[Extracted records]
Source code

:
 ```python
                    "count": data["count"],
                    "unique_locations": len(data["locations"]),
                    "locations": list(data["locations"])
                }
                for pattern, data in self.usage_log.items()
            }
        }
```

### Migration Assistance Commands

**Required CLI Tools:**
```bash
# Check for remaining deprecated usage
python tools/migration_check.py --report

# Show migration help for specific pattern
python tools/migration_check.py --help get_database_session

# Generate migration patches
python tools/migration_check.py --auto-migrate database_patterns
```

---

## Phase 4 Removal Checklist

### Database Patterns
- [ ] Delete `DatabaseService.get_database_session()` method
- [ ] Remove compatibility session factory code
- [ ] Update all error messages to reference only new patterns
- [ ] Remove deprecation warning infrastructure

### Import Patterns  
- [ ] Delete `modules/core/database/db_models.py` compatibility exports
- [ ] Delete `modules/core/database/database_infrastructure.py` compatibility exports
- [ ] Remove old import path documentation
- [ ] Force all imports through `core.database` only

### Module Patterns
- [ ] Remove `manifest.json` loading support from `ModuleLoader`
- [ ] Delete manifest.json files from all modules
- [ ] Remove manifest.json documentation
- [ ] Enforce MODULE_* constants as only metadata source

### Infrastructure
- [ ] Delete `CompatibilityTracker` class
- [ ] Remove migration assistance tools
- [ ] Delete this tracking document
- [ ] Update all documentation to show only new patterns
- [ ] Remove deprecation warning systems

▶ Work instruction:
The line containing "- [ ] Remove compatibility" and all lines after it, to the end of the records, are to be output exactly and alone.

▶ Exercise result:
- [ ] Remove compatibility session factory code
- [ ] Update all error messages to reference only new patterns
- [ ] Remove deprecation warning infrastructure

### Import Patterns  
- [ ] Delete `modules/core/database/db_models.py` compatibility exports
- [ ] Delete `modules/core/database/database_infrastructure.py` compatibility exports
- [ ] Remove old import path documentation
- [ ] Force all imports through `core.database` only

### Module Patterns
- [ ] Remove `manifest.json` loading support from `ModuleLoader`
- [ ] Delete manifest.json files from all modules
- [ ] Remove manifest.json documentation
- [ ] Enforce MODULE_* constants as only metadata source

### Infrastructure
- [ ] Delete `CompatibilityTracker` class
- [ ] Remove migration assistance tools
- [ ] Delete this tracking document
- [ ] Update all documentation to show only new patterns
- [ ] Remove deprecation warning systems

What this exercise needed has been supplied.